┌──
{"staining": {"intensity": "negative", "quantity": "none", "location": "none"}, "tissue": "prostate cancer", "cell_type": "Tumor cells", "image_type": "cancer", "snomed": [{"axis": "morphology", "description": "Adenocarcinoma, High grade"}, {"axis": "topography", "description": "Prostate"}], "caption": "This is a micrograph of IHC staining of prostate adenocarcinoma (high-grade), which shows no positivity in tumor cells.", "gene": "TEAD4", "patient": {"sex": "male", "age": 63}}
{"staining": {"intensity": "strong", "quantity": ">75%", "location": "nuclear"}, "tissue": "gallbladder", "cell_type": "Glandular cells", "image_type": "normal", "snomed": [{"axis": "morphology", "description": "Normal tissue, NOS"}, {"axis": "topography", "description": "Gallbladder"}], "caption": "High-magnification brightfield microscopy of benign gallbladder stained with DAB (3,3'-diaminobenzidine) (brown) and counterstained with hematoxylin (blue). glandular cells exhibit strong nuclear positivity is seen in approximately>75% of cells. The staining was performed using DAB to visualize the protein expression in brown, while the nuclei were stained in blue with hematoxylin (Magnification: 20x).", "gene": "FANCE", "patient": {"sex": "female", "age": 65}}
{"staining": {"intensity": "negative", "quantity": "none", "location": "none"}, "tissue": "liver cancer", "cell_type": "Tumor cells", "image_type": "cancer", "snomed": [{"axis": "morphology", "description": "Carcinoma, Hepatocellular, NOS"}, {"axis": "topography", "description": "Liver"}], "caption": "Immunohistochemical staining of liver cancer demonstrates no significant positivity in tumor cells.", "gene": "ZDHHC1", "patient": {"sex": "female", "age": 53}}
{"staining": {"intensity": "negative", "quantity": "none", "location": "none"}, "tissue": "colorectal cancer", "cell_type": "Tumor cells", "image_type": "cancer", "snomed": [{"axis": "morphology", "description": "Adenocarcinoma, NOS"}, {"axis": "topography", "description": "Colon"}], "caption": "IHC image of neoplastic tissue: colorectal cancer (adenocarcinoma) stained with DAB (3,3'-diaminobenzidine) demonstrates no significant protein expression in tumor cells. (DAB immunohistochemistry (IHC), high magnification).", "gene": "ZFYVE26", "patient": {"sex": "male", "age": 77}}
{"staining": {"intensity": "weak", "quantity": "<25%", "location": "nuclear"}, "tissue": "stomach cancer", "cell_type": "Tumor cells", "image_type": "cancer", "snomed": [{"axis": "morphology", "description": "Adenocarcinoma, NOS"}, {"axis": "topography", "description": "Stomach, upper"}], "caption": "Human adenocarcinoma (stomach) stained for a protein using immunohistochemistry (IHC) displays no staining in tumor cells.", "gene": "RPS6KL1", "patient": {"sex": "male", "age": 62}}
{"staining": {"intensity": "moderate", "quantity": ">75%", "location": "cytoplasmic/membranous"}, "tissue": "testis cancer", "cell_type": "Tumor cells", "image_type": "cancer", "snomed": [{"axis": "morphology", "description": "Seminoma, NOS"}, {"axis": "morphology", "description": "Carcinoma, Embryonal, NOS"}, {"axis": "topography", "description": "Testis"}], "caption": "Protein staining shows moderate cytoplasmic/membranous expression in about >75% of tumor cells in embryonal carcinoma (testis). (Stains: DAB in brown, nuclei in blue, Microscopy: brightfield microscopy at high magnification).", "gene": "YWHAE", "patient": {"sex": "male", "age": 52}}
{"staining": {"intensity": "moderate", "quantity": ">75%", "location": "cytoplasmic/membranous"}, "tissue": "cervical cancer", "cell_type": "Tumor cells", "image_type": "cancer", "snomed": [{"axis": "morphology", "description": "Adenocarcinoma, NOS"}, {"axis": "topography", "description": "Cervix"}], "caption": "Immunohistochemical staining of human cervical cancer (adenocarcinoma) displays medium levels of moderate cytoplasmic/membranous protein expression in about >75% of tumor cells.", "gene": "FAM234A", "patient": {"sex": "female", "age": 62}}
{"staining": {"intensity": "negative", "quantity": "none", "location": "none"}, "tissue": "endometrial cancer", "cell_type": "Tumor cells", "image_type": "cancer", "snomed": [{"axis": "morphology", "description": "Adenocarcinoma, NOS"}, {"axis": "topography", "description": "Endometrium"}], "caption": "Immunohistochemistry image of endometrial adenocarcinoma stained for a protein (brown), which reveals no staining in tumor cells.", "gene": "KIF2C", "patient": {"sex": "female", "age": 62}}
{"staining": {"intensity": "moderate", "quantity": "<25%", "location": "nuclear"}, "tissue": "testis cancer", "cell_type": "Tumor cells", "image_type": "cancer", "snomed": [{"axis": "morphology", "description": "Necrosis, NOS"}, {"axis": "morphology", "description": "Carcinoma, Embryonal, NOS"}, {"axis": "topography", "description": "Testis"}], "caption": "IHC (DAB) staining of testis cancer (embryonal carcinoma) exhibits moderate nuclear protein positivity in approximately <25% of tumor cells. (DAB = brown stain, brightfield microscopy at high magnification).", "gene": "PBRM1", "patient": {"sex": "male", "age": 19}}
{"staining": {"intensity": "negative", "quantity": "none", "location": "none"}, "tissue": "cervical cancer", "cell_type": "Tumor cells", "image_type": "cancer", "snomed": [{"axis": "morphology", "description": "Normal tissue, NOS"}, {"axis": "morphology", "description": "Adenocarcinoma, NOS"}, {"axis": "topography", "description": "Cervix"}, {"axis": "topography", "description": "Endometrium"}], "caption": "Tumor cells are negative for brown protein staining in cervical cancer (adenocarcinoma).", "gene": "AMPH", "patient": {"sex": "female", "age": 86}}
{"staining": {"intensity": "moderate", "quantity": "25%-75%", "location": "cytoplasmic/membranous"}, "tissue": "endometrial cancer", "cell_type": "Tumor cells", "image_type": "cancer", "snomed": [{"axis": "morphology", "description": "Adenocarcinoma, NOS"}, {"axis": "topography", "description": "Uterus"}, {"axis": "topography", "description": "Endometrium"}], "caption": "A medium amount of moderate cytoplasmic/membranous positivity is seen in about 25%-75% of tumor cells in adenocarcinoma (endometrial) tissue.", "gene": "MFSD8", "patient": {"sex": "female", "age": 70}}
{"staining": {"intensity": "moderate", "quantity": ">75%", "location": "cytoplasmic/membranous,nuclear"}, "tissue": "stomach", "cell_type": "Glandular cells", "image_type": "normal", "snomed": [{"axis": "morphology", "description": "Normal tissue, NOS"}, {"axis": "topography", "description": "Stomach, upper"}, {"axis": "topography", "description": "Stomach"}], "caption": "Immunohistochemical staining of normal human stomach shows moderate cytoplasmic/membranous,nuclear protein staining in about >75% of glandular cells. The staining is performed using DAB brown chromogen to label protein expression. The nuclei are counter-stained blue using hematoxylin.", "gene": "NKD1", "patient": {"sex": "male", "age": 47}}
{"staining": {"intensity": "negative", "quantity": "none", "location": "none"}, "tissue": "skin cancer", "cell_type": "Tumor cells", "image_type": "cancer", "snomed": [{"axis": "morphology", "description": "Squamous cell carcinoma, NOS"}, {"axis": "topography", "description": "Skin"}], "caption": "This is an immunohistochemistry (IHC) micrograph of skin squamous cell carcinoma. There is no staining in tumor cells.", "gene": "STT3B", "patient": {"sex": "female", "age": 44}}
└──
# EXERCISE BRIEF
Keeping each line exactly as it is, retype all of the data.

# COMPLETED EXERCISE
{"staining": {"intensity": "negative", "quantity": "none", "location": "none"}, "tissue": "prostate cancer", "cell_type": "Tumor cells", "image_type": "cancer", "snomed": [{"axis": "morphology", "description": "Adenocarcinoma, High grade"}, {"axis": "topography", "description": "Prostate"}], "caption": "This is a micrograph of IHC staining of prostate adenocarcinoma (high-grade), which shows no positivity in tumor cells.", "gene": "TEAD4", "patient": {"sex": "male", "age": 63}}
{"staining": {"intensity": "strong", "quantity": ">75%", "location": "nuclear"}, "tissue": "gallbladder", "cell_type": "Glandular cells", "image_type": "normal", "snomed": [{"axis": "morphology", "description": "Normal tissue, NOS"}, {"axis": "topography", "description": "Gallbladder"}], "caption": "High-magnification brightfield microscopy of benign gallbladder stained with DAB (3,3'-diaminobenzidine) (brown) and counterstained with hematoxylin (blue). glandular cells exhibit strong nuclear positivity is seen in approximately>75% of cells. The staining was performed using DAB to visualize the protein expression in brown, while the nuclei were stained in blue with hematoxylin (Magnification: 20x).", "gene": "FANCE", "patient": {"sex": "female", "age": 65}}
{"staining": {"intensity": "negative", "quantity": "none", "location": "none"}, "tissue": "liver cancer", "cell_type": "Tumor cells", "image_type": "cancer", "snomed": [{"axis": "morphology", "description": "Carcinoma, Hepatocellular, NOS"}, {"axis": "topography", "description": "Liver"}], "caption": "Immunohistochemical staining of liver cancer demonstrates no significant positivity in tumor cells.", "gene": "ZDHHC1", "patient": {"sex": "female", "age": 53}}
{"staining": {"intensity": "negative", "quantity": "none", "location": "none"}, "tissue": "colorectal cancer", "cell_type": "Tumor cells", "image_type": "cancer", "snomed": [{"axis": "morphology", "description": "Adenocarcinoma, NOS"}, {"axis": "topography", "description": "Colon"}], "caption": "IHC image of neoplastic tissue: colorectal cancer (adenocarcinoma) stained with DAB (3,3'-diaminobenzidine) demonstrates no significant protein expression in tumor cells. (DAB immunohistochemistry (IHC), high magnification).", "gene": "ZFYVE26", "patient": {"sex": "male", "age": 77}}
{"staining": {"intensity": "weak", "quantity": "<25%", "location": "nuclear"}, "tissue": "stomach cancer", "cell_type": "Tumor cells", "image_type": "cancer", "snomed": [{"axis": "morphology", "description": "Adenocarcinoma, NOS"}, {"axis": "topography", "description": "Stomach, upper"}], "caption": "Human adenocarcinoma (stomach) stained for a protein using immunohistochemistry (IHC) displays no staining in tumor cells.", "gene": "RPS6KL1", "patient": {"sex": "male", "age": 62}}
{"staining": {"intensity": "moderate", "quantity": ">75%", "location": "cytoplasmic/membranous"}, "tissue": "testis cancer", "cell_type": "Tumor cells", "image_type": "cancer", "snomed": [{"axis": "morphology", "description": "Seminoma, NOS"}, {"axis": "morphology", "description": "Carcinoma, Embryonal, NOS"}, {"axis": "topography", "description": "Testis"}], "caption": "Protein staining shows moderate cytoplasmic/membranous expression in about >75% of tumor cells in embryonal carcinoma (testis). (Stains: DAB in brown, nuclei in blue, Microscopy: brightfield microscopy at high magnification).", "gene": "YWHAE", "patient": {"sex": "male", "age": 52}}
{"staining": {"intensity": "moderate", "quantity": ">75%", "location": "cytoplasmic/membranous"}, "tissue": "cervical cancer", "cell_type": "Tumor cells", "image_type": "cancer", "snomed": [{"axis": "morphology", "description": "Adenocarcinoma, NOS"}, {"axis": "topography", "description": "Cervix"}], "caption": "Immunohistochemical staining of human cervical cancer (adenocarcinoma) displays medium levels of moderate cytoplasmic/membranous protein expression in about >75% of tumor cells.", "gene": "FAM234A", "patient": {"sex": "female", "age": 62}}
{"staining": {"intensity": "negative", "quantity": "none", "location": "none"}, "tissue": "endometrial cancer", "cell_type": "Tumor cells", "image_type": "cancer", "snomed": [{"axis": "morphology", "description": "Adenocarcinoma, NOS"}, {"axis": "topography", "description": "Endometrium"}], "caption": "Immunohistochemistry image of endometrial adenocarcinoma stained for a protein (brown), which reveals no staining in tumor cells.", "gene": "KIF2C", "patient": {"sex": "female", "age": 62}}
{"staining": {"intensity": "moderate", "quantity": "<25%", "location": "nuclear"}, "tissue": "testis cancer", "cell_type": "Tumor cells", "image_type": "cancer", "snomed": [{"axis": "morphology", "description": "Necrosis, NOS"}, {"axis": "morphology", "description": "Carcinoma, Embryonal, NOS"}, {"axis": "topography", "description": "Testis"}], "caption": "IHC (DAB) staining of testis cancer (embryonal carcinoma) exhibits moderate nuclear protein positivity in approximately <25% of tumor cells. (DAB = brown stain, brightfield microscopy at high magnification).", "gene": "PBRM1", "patient": {"sex": "male", "age": 19}}
{"staining": {"intensity": "negative", "quantity": "none", "location": "none"}, "tissue": "cervical cancer", "cell_type": "Tumor cells", "image_type": "cancer", "snomed": [{"axis": "morphology", "description": "Normal tissue, NOS"}, {"axis": "morphology", "description": "Adenocarcinoma, NOS"}, {"axis": "topography", "description": "Cervix"}, {"axis": "topography", "description": "Endometrium"}], "caption": "Tumor cells are negative for brown protein staining in cervical cancer (adenocarcinoma).", "gene": "AMPH", "patient": {"sex": "female", "age": 86}}
{"staining": {"intensity": "moderate", "quantity": "25%-75%", "location": "cytoplasmic/membranous"}, "tissue": "endometrial cancer", "cell_type": "Tumor cells", "image_type": "cancer", "snomed": [{"axis": "morphology", "description": "Adenocarcinoma, NOS"}, {"axis": "topography", "description": "Uterus"}, {"axis": "topography", "description": "Endometrium"}], "caption": "A medium amount of moderate cytoplasmic/membranous positivity is seen in about 25%-75% of tumor cells in adenocarcinoma (endometrial) tissue.", "gene": "MFSD8", "patient": {"sex": "female", "age": 70}}
{"staining": {"intensity": "moderate", "quantity": ">75%", "location": "cytoplasmic/membranous,nuclear"}, "tissue": "stomach", "cell_type": "Glandular cells", "image_type": "normal", "snomed": [{"axis": "morphology", "description": "Normal tissue, NOS"}, {"axis": "topography", "description": "Stomach, upper"}, {"axis": "topography", "description": "Stomach"}], "caption": "Immunohistochemical staining of normal human stomach shows moderate cytoplasmic/membranous,nuclear protein staining in about >75% of glandular cells. The staining is performed using DAB brown chromogen to label protein expression. The nuclei are counter-stained blue using hematoxylin.", "gene": "NKD1", "patient": {"sex": "male", "age": 47}}
{"staining": {"intensity": "negative", "quantity": "none", "location": "none"}, "tissue": "skin cancer", "cell_type": "Tumor cells", "image_type": "cancer", "snomed": [{"axis": "morphology", "description": "Squamous cell carcinoma, NOS"}, {"axis": "topography", "description": "Skin"}], "caption": "This is an immunohistochemistry (IHC) micrograph of skin squamous cell carcinoma. There is no staining in tumor cells.", "gene": "STT3B", "patient": {"sex": "female", "age": 44}}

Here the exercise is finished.